Siendo el plebiscito o consulta al pueblo, en principio un instrumento de la democracia directa, como lo advierte el teórico italiano Gladio Gemma, “puede ser utilizado, como todos los mecanismos de este tipo, de manera instrumental por corrientes autoritarias o totalitarias para legitimizar su poder autocrático”. Carlos Marx lo percibió con agudeza en el caso de Francia cuando Luis Napoleón, electo primero como presidente de la república, utilizó el plebiscito para afirmarse en el poder, deshacerse de la Asamblea Nacional, engendrar una nueva constitución y proclamarse emperador, como unas décadas antes lo había hecho su ilustre tío. A la capacidad de representar a las clases que por sí mismas no pueden darse una representación ni una conciencia clara (señaladamente, los campesinos parcelarios extraídos directamente de la antigua gleba y dotados de parcelas por la Revolución), le llamó Marx “bonapartismo”: la suplantación y manipulación desde arriba de los intereses legítimos de los grupos sociales que no alcanzan a expresarlos por sí mismos.
Tras la derrota de Alemania en la Primera Guerra Mundial, y poco antes de morir, alcanzó Max Weber a percibir la debilidad estructural de la recién instaurada República de Weimar, que en los años siguientes, junto con los inicuos términos del tratado de Versalles, sumiría a la nación en una crisis social, económica y política profunda y prolongada. El fundador de la sociología comprensiva clamaba en esa etapa terminal de su vida por un gobierno fuerte y personalizado, legitimado por procedimientos plebiscitarios que lo vincularan directamente con las masas. Weber no alcanzó a ver la trágica forma como su presagio y esperanza se hicieron realidad una década después, con el ascenso de un dirigente carismático que se presentó, en alianza con los grandes capitales, como el salvador de la nación, pero que llevó a la humanidad a la más catastrófica y destructiva de sus conflagraciones.

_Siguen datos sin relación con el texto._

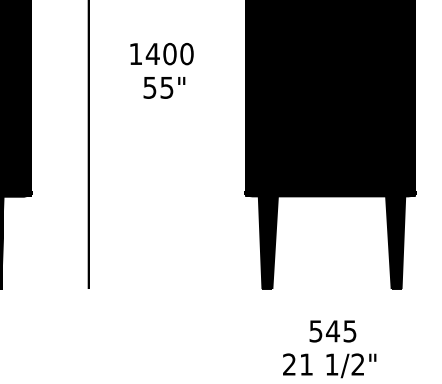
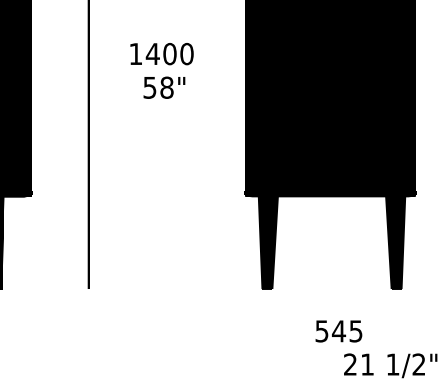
text at (166, 87): 55" -> 58"
text at (332, 331) position: (332, 331) -> (338, 331)
text at (329, 365) position: (329, 365) -> (390, 365)
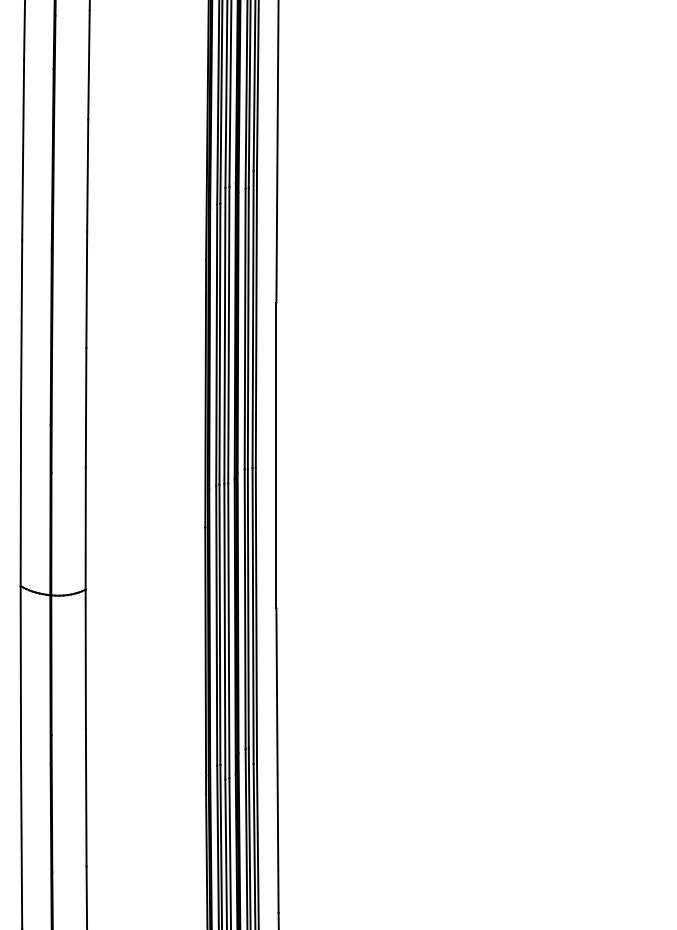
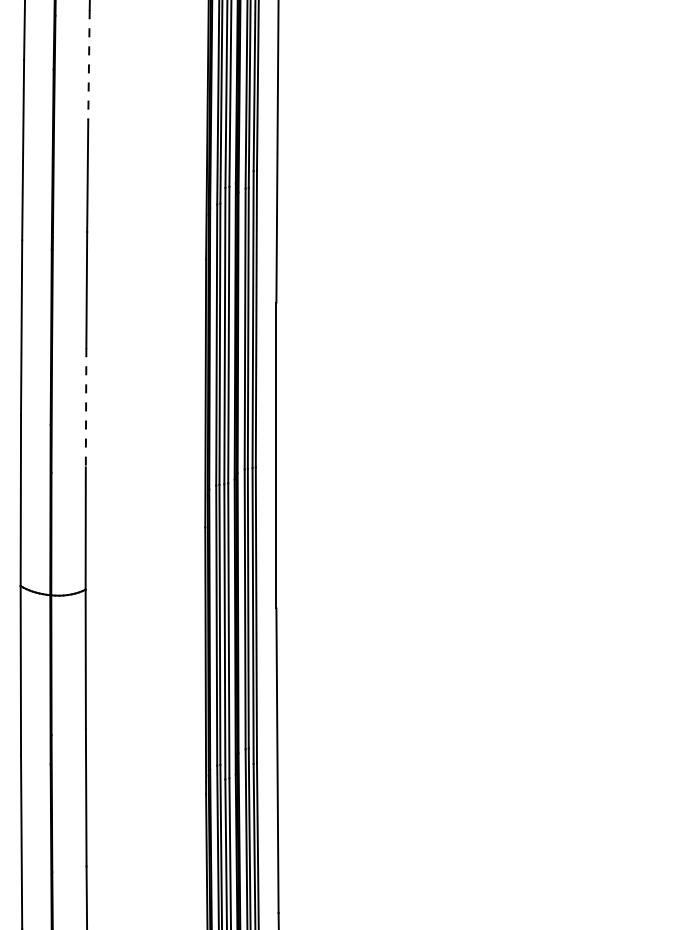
line at (88, 64): solid -> dashed
line at (86, 407): solid -> dashed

Muy lejos estamos, es cierto, de esas situaciones y experiencias históricas. Pero no por ello deja de ser necesario cuidar y preservar la institucionalidad del poder político que hasta ahora hemos alcanzado como un incipiente sistema de distribución y contrapesos. Ante el ejercicio de consulta para la supuesta revocación de mandato, algunos se posicionan por poner fin de inmediato al gobierno lopezobradorista; otros defienden apasionadamente al presidente y lo apoyan en todas sus expresiones. Otros, sin entramparnos en el maniqueísmo ni la polarización, estamos a favor de que el presidente termine felizmente su gestión en septiembre de 2024, pero que gobierne los más de dos años que le restan con respeto a la legalidad y las instituciones que la República se ha dado y, sobre todo, que lo haga conjuntamente con la sociedad, pero no enfocando a ésta como mera masa de votantes sino a través de las formas legítimas de representación que ésta se ha dado.
Lo que, antes que nada, debemos preguntarnos es si un ejercicio plebiscitario como el del próximo domingo fortalecerá o no a la llamada sociedad civil, y si en especial se ampliarán los márgenes de autonomía de los grupos y organismos de la sociedad misma frente al Estado, condición indispensable para cualquier proyecto de transformación desde la izquierda. Creo que esa es la gran interrogante que, desafortunadamente, no parece que tendrá una respuesta afirmativa.